Fuente: Joseph Bensons Commentary on the Old and New Testaments
Verse 11
The same example; the example of the ancient Israelites, (Hebrews 3:16-19.)
Fuente: Abbott’s Illustrated New Testament
4:11 {3} Let us labour therefore to enter into that rest, lest {d} any man fall after the same example of unbelief.
(3) He returns to an exhortation.
(d) Lest any man become a similar example of infidelity.
Fuente: Geneva Bible Notes
In the meantime we need to follow Jesus and Moses’ examples of faithfulness to God. We need to carry out the work He has given us to do (i.e., to continue to trust and obey rather than turning from Him; Heb 3:2; Heb 3:6; Heb 3:14). Note again that the writer said he faced the same danger as his readers: "Let us" (cf. Heb 4:16).
"We enter into rest only when we persevere in faith to the end of life. When we do this, we will obtain a share in the inheritance, the millennial land of Canaan, and will rule with Christ as one of His metochoi [partners] there. Rest is not just the land itself; it also includes the state or condition of ’finished work,’ of final perseverance, into which the faithful Christian will enter. God has not set aside His promises to Israel. The promise of the inheritance, the land, is eternally valid, and those Christians who remain faithful to their Lord to the end of life will share in that inheritance along with the Old Testament saints." [Note: Dillow, p. 109.]

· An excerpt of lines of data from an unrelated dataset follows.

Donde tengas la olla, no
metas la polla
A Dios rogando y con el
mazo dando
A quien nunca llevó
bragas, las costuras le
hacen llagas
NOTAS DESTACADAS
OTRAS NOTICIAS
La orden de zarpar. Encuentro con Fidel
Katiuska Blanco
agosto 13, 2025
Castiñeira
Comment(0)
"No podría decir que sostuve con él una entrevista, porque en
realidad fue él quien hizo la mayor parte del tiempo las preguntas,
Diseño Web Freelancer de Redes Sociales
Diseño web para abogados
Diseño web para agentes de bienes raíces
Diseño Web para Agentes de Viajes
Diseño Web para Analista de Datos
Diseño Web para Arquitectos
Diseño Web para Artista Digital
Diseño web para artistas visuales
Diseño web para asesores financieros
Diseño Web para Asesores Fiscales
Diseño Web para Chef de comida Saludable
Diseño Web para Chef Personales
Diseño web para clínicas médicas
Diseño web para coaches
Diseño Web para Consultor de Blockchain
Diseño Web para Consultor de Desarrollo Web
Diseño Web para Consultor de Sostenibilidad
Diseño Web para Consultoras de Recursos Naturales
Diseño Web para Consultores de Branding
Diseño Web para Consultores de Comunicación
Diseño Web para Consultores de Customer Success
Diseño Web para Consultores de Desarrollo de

Christians need to be diligent to enter that rest. If the rest were just heaven, we would not have to exercise diligence because God has promised that all believers will go to heaven (Joh 10:27-28; Rom 8:30; Php 1:6; et al.). If the rest were just the rest we presently enjoy because God has forgiven our sins, we would not have to be diligent to enter it either because we already have entered into that rest.